Problem
Repeat the data below in full. Pictures must not be part of the copy.

══ Dataset extract

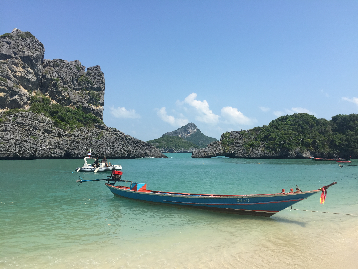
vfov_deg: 48.2
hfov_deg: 61.7
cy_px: 134
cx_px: 179
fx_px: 300
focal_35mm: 29
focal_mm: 4.15
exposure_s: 1/2326
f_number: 2.2
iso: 32
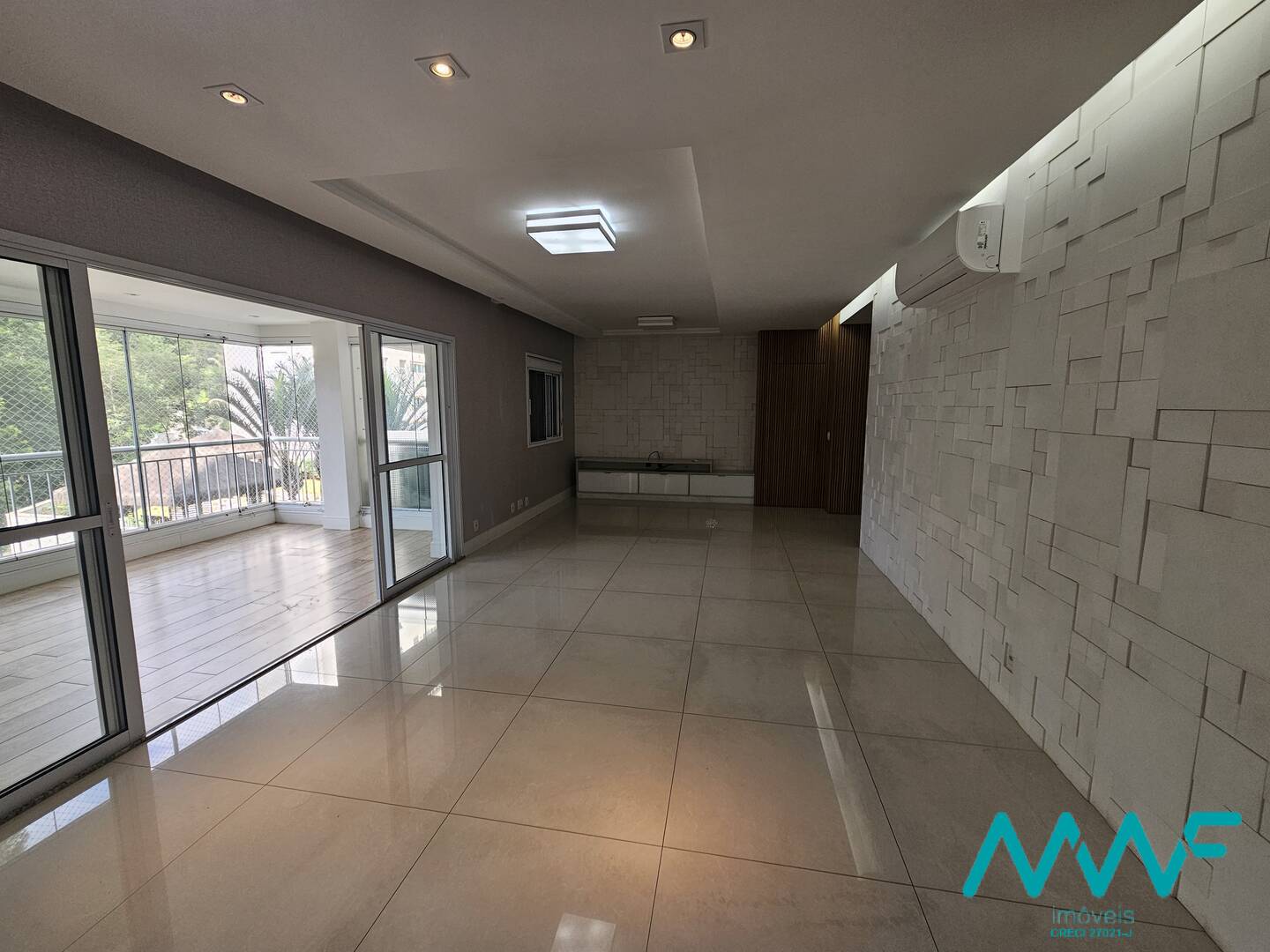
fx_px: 477
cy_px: 476
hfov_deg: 106.2
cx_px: 635
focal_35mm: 13
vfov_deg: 89.9
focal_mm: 2.2
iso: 64
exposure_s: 1/120
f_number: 2.2
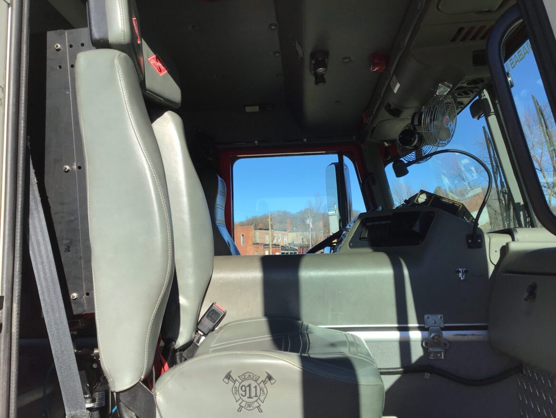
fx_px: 498
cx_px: 278
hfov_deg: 58.3
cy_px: 209
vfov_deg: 45.5
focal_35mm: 31
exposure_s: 1/905
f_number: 2.4
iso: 25
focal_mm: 3.3
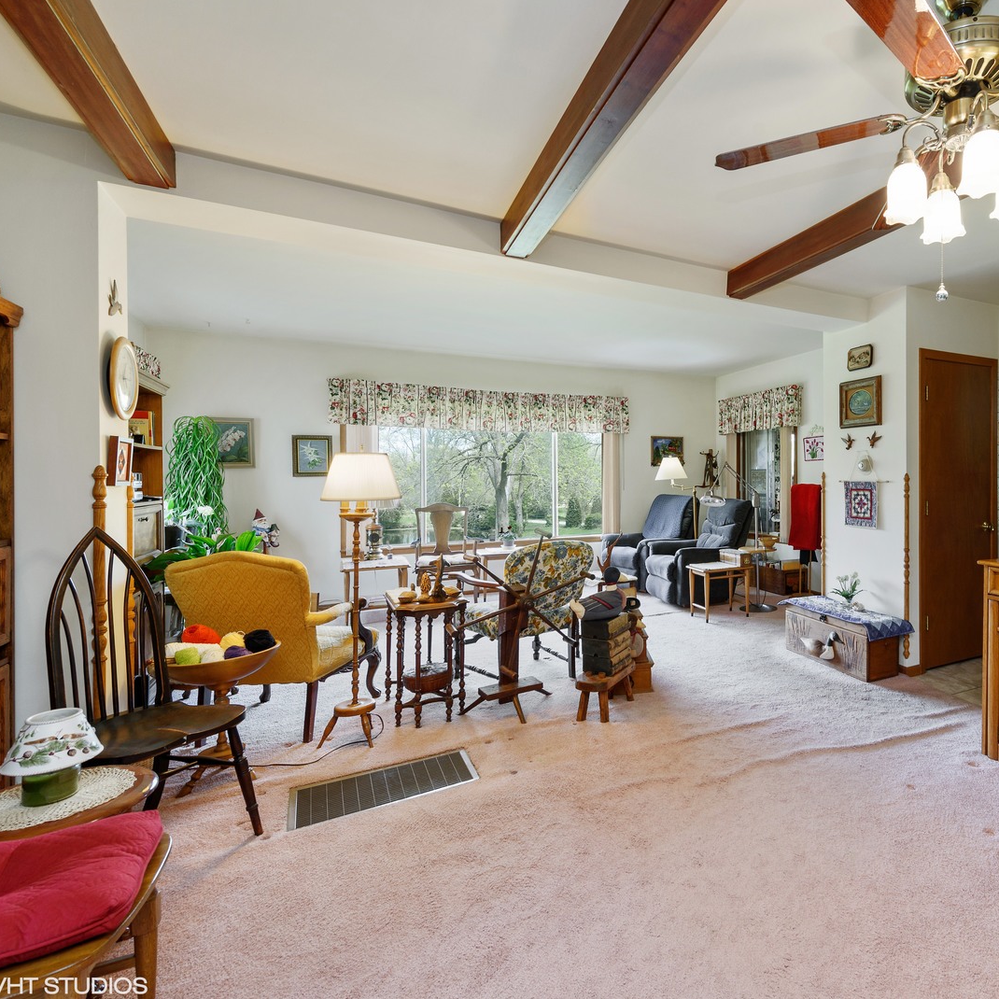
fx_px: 588
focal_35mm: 18
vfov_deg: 80.7
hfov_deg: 76.4
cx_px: 714
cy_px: 497
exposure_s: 1/4
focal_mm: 14
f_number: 8
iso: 200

════

Written response
vfov_deg: 48.2
hfov_deg: 61.7
cy_px: 134
cx_px: 179
fx_px: 300
focal_35mm: 29
focal_mm: 4.15
exposure_s: 1/2326
f_number: 2.2
iso: 32
fx_px: 477
cy_px: 476
hfov_deg: 106.2
cx_px: 635
focal_35mm: 13
vfov_deg: 89.9
focal_mm: 2.2
iso: 64
exposure_s: 1/120
f_number: 2.2
fx_px: 498
cx_px: 278
hfov_deg: 58.3
cy_px: 209
vfov_deg: 45.5
focal_35mm: 31
exposure_s: 1/905
f_number: 2.4
iso: 25
focal_mm: 3.3
fx_px: 588
focal_35mm: 18
vfov_deg: 80.7
hfov_deg: 76.4
cx_px: 714
cy_px: 497
exposure_s: 1/4
focal_mm: 14
f_number: 8
iso: 200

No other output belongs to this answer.